Excerpt provided
::::::::::
Lung volumes — Lung volume measurement is not needed for all patients with suspected COPD. However, when a reduced FVC is noted on postbronchodilator spirometry, lung volume measurement by body plethysmography is used to determine whether the reduction in FVC is due to air trapping, hyperinflation, or a concomitant restrictive ventilatory defect. Decreased inspiratory capacity (IC) and vital capacity, accompanied by an increased total lung capacity (TLC), functional residual capacity (FRC), and residual volume (RV) are indicative of hyperinflation. An increased FRC with a normal TLC is indicative of air trapping without hyperinflation.
Diffusing capacity — The diffusing capacity for carbon monoxide (DLCO) is an excellent index of the degree of anatomic emphysema in smokers with airflow limitation, but is not needed for routine assessment of COPD . The indications for performing a DLCO measurement include hypoxemia by pulse oximetry (eg, arterial oxygen tension [PaO2] <92 mmHg), breathlessness out of proportion to the degree of airflow limitation, and evaluation for lung resection or lung volume reduction surgery.
Pulse oximetry and arterial blood gases — Pulse oximetry is a noninvasive, easily performed test that assesses blood oxygen saturation. It has reduced the number of patients who require arterial blood gases (ABGs), as supplemental oxygen is not needed when the pulse oxygen saturation (SpO2) is >88 percent. However, pulse oximetry does not provide information about alveolar ventilation or hypercapnia (PaCO2 >45mmHg), and assessment of oxygenation by pulse oximetry may be inaccurate in the setting of an acute exacerbation of COPD.
::::::::::
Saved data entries
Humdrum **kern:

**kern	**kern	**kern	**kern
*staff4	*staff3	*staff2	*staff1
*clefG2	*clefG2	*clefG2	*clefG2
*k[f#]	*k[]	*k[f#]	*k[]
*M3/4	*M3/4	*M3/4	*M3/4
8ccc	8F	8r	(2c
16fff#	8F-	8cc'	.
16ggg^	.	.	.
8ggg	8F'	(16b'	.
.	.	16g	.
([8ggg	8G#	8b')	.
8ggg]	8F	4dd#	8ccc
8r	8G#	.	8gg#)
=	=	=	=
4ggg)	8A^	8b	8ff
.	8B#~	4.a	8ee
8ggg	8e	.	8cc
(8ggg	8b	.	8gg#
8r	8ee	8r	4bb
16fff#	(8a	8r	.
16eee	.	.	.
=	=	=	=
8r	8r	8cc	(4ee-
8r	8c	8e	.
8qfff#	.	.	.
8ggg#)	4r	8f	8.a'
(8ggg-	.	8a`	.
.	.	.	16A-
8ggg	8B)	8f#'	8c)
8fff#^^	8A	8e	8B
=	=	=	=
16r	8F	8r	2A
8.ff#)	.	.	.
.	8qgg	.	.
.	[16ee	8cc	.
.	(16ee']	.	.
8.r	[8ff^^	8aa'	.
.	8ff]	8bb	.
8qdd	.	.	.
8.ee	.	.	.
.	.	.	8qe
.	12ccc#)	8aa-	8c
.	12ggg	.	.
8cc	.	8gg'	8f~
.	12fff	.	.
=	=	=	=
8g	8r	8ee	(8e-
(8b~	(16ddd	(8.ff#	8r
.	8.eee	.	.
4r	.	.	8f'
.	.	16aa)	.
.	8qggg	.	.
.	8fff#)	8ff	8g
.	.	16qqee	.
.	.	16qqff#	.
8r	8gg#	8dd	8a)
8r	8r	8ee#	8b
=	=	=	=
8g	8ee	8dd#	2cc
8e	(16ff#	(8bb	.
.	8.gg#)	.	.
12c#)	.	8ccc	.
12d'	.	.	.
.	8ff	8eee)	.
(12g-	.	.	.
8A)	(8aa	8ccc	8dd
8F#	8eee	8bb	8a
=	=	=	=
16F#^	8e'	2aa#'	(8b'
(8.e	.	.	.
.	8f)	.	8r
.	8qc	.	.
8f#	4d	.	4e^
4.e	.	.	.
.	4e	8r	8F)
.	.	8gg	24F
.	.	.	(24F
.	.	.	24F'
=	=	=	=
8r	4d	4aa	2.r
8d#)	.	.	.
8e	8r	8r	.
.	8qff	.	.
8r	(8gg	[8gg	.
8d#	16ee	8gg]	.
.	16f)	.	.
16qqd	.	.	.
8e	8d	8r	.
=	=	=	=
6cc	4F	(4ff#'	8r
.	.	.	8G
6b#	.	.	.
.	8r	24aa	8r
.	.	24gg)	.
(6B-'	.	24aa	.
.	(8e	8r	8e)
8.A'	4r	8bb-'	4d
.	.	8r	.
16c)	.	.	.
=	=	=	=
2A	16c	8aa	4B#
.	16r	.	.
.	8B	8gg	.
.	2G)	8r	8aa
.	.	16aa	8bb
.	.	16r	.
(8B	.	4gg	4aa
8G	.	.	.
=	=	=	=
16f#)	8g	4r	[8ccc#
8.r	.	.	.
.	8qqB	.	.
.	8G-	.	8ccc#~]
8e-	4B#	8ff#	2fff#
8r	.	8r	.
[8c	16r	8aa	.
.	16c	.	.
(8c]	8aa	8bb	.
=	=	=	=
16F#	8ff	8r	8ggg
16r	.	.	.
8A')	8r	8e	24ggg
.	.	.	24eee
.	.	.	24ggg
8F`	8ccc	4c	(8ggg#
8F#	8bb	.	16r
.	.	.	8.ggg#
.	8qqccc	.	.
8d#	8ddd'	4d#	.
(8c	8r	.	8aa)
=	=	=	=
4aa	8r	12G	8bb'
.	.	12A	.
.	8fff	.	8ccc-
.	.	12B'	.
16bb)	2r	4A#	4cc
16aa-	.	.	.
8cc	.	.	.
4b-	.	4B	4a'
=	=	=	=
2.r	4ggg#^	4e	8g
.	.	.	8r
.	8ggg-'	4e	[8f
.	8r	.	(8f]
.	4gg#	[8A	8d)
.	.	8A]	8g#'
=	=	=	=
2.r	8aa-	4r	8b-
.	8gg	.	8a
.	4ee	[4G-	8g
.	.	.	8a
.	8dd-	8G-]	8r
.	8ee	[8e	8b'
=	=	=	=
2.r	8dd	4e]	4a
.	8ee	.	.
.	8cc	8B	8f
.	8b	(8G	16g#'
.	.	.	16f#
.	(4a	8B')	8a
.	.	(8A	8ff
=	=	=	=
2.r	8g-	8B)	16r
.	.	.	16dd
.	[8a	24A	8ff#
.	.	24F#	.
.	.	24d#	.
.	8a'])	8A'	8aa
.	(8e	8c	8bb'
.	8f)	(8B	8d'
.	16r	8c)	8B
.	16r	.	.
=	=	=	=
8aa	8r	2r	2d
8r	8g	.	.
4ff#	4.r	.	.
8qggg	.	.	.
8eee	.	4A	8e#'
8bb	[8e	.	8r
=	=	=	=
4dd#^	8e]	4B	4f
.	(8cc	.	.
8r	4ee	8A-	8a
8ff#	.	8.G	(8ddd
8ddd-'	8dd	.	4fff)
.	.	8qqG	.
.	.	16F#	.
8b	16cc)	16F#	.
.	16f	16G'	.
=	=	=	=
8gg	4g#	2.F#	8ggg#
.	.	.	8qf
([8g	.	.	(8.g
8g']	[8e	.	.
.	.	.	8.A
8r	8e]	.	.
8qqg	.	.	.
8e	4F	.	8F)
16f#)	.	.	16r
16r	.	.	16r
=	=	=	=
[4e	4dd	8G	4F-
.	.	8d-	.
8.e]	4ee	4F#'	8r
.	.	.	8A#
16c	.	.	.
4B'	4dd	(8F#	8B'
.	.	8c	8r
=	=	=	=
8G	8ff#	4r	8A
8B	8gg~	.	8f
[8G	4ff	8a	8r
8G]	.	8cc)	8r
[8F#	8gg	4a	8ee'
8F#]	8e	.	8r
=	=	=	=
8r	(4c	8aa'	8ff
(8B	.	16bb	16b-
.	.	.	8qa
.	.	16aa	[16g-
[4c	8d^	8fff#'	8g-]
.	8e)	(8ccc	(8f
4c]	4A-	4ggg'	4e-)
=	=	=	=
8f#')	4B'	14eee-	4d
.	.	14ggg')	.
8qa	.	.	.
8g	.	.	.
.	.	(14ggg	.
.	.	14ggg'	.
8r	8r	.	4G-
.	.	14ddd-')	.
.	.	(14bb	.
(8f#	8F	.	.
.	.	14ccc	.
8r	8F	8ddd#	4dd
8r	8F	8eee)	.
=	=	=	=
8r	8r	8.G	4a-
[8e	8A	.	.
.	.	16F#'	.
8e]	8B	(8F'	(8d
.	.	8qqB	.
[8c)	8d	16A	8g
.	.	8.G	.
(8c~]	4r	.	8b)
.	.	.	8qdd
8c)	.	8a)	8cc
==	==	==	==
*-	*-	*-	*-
::::::::::
Resume the text on pulmonary function testing in COPD, picking up after its last sentence. The entries have no connection to the text about COPD testing.

Answer section
The indications for measuring ABGs (eg, PaO2, PaCO2, and acidity [pH]), which must be considered in the clinical context, include the following:
●Low FEV1 (eg, <50 percent predicted)
●Low oxygen saturation by pulse oximetry (eg, <92 percent)
●Depressed level of consciousness
●Acute exacerbation of COPD
●Assessment for hypercapnia in at risk patients 30 to 60 minutes after initiation of supplemental oxygen.
Imaging — Chest radiography and computed tomography (CT) are typically performed in patients with COPD when the cause of dyspnea or sputum production is unclear and during acute exacerbations to exclude complicating processes (eg, pneumonia, pneumothorax, heart failure). Imaging is not required to diagnose COPD.
Chest radiography — The main reasons to obtain a chest radiograph when evaluating a patient for COPD are to exclude alternative diagnoses, evaluate for comorbidities (eg, lung cancer with airway obstruction, bronchiectasis, pleural disease, interstitial lung disease, heart failure), or to look for complications of COPD (eg, pneumonia, pneumothorax) that might be suggested by a change in symptoms.
Plain chest radiographs have poor sensitivity for detecting COPD. As an example, only about half of patients with COPD of moderate severity are identified as having COPD by a plain chest radiograph (ie, the sensitivity of 50 percent).
Computed tomography — CT has greater sensitivity and specificity than standard chest radiography for the detection of emphysema. This is particularly true with high resolution CT (ie, collimation of 1 to 2 mm) [86-89]. The use of expiratory scans, particularly when used in conjunction with the inspiratory scans, can also be used to assess non-emphysematous air trapping as a surrogate measure for small airway abnormality.
The diagnosis of COPD is confirmed by the following
●Spirometry demonstrating airflow limitation (ie, a forced expiratory volume in one second/forced vital capacity [FEV1/FVC] ratio less than 0.7 or less than the lower limit of normal [LLN] PLUS an FEV1 less than 80 percent of predicted) that is incompletely reversible after the administration of an inhaled bronchodilator (table 2A-B). (See 'Pulmonary function tests' above.)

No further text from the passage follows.